Leukotriene inhibitors can be used to treat eosinophilic esophagitis. Examples of leukotriene inhibitors include montelukast and zafirlukast.

Montelukast (Singulair)

Montelukast blocks the action of leukotriene D4 on the leukotriene receptors in the lungs and bronchial tree, which has been associated with asthma, including airway edema, smooth muscle contraction, and cellular activity associated with the symptoms.

Zafirlukast (Accolate)

Zafirlukast selectively prevents the action of leukotrienes released by mast cells and eosinophils.

Class Summary

Mast cell stabilizers such as cromolyn may be used for eosinophilic esophagitis.

Cromolyn sodium

Cromolyn inhibits the release of histamine, leukotrienes, and other mediators from sensitized mast cells exposed to specific antigens. It has no intrinsic anti-inflammatory, antihistamine, or vasoconstrictive effects.

Class Summary

Immunosuppressive agents such as cyclosporine and azathioprine may be used for graft versus host disease esophagitis.

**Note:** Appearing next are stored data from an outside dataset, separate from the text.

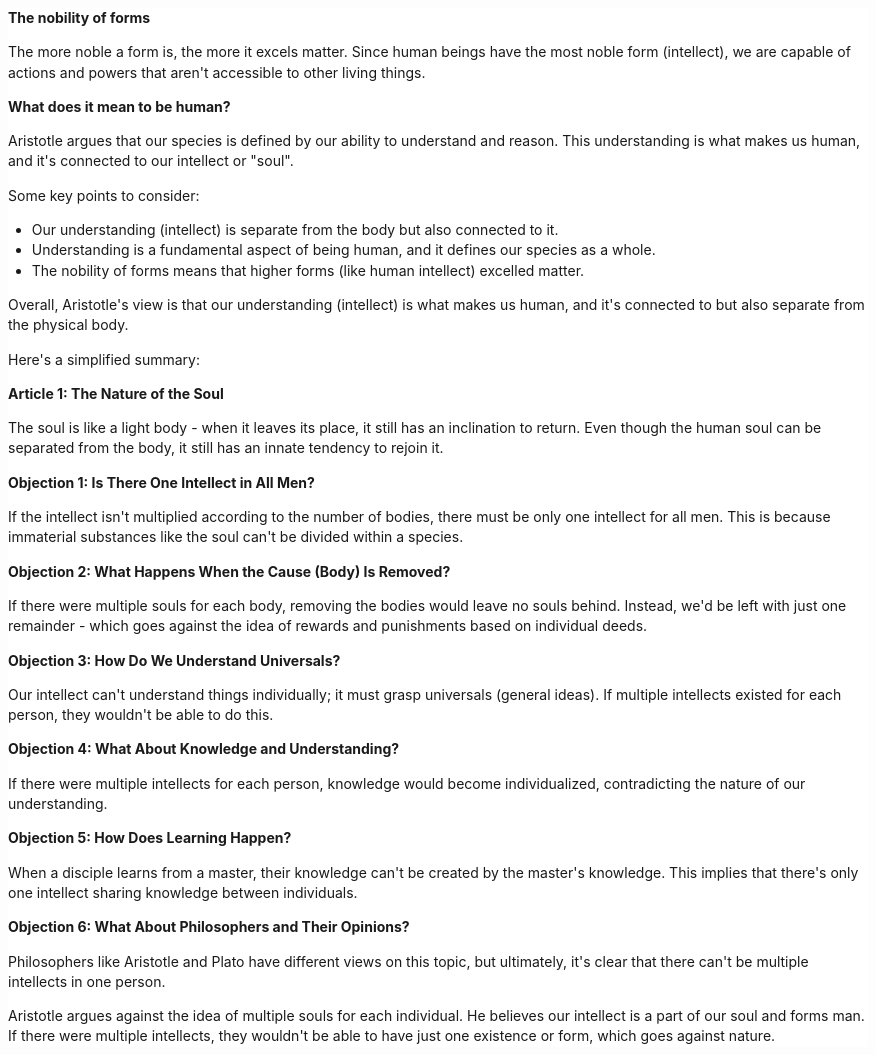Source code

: **The nobility of forms**

The more noble a form is, the more it excels matter. Since human beings have the most noble form (intellect), we are capable of actions and powers that aren't accessible to other living things.

**What does it mean to be human?**

Aristotle argues that our species is defined by our ability to understand and reason. This understanding is what makes us human, and it's connected to our intellect or "soul".

Some key points to consider:

*   Our understanding (intellect) is separate from the body but also connected to it.
*   Understanding is a fundamental aspect of being human, and it defines our species as a whole.
*   The nobility of forms means that higher forms (like human intellect) excelled matter.

Overall, Aristotle's view is that our understanding (intellect) is what makes us human, and it's connected to but also separate from the physical body.

Here's a simplified summary:

**Article 1: The Nature of the Soul**

The soul is like a light body - when it leaves its place, it still has an inclination to return. Even though the human soul can be separated from the body, it still has an innate tendency to rejoin it.

**Objection 1: Is There One Intellect in All Men?**

If the intellect isn't multiplied according to the number of bodies, there must be only one intellect for all men. This is because immaterial substances like the soul can't be divided within a species.

**Objection 2: What Happens When the Cause (Body) Is Removed?**

If there were multiple souls for each body, removing the bodies would leave no souls behind. Instead, we'd be left with just one remainder - which goes against the idea of rewards and punishments based on individual deeds.

**Objection 3: How Do We Understand Universals?**

Our intellect can't understand things individually; it must grasp universals (general ideas). If multiple intellects existed for each person, they wouldn't be able to do this.

**Objection 4: What About Knowledge and Understanding?**

If there were multiple intellects for each person, knowledge would become individualized, contradicting the nature of our understanding.

**Objection 5: How Does Learning Happen?**

When a disciple learns from a master, their knowledge can't be created by the master's knowledge. This implies that there's only one intellect sharing knowledge between individuals.

**Objection 6: What About Philosophers and Their Opinions?**

Philosophers like Aristotle and Plato have different views on this topic, but ultimately, it's clear that there can't be multiple intellects in one person.

Aristotle argues against the idea of multiple souls for each individual. He believes our intellect is a part of our soul and forms man. If there were multiple intellects, they wouldn't be able to have just one existence or form, which goes against nature.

Cyclosporine (Neoral, Sandimmune)

Cyclosporine is an 11-amino acid cyclic peptide and natural product of fungi. It acts on T-cell replication and activity. It is a specific modulator of T-cell function and an agent that depresses cell-mediated immune responses by inhibiting helper T-cell function. Preferential and reversible inhibition of T lymphocytes in the G0 or G1 phase of cell cycle is suggested. It binds to cyclophilin, an intracellular protein, which, in turn, prevents the formation of interleukin 2 and the subsequent recruitment of activated T cells.

Azathioprine (Imuran)

Azathioprine is an imidazolyl derivative of 6-mercaptopurine. Many of the biological effects are similar to those of the parent compound. Both compounds are eliminated rapidly from the blood and are oxidized or methylated in erythrocytes and the liver. No azathioprine or mercaptopurine is detectable in urine 8 hours after the drug is taken. It antagonizes purine metabolism and inhibits the synthesis of DNA, RNA, and proteins. It works primarily on T cells and suppresses hypersensitivities of the cell-mediated type; it also causes variable alterations in antibody production.

Class Summary

Alkylating agents include nitrogen mustards such as chlorambucil. These agents can be used in the treatment of Behçet disease esophagitis.

Chlorambucil (Leukeran)

Chlorambucil is a bifunctional, slow-acting aromatic nitrogen mustard derivative that interferes with DNA replication, transcription, and nucleic acid function by alkylation. It alkylates and cross-links strands of DNA. Alkylation takes place through the formation of the highly reactive ethylenimonium radical. The probable mode of action involves cross-linkage of the ethylenimonium derivative between the 2 strands of helical DNA and subsequent interference with replication.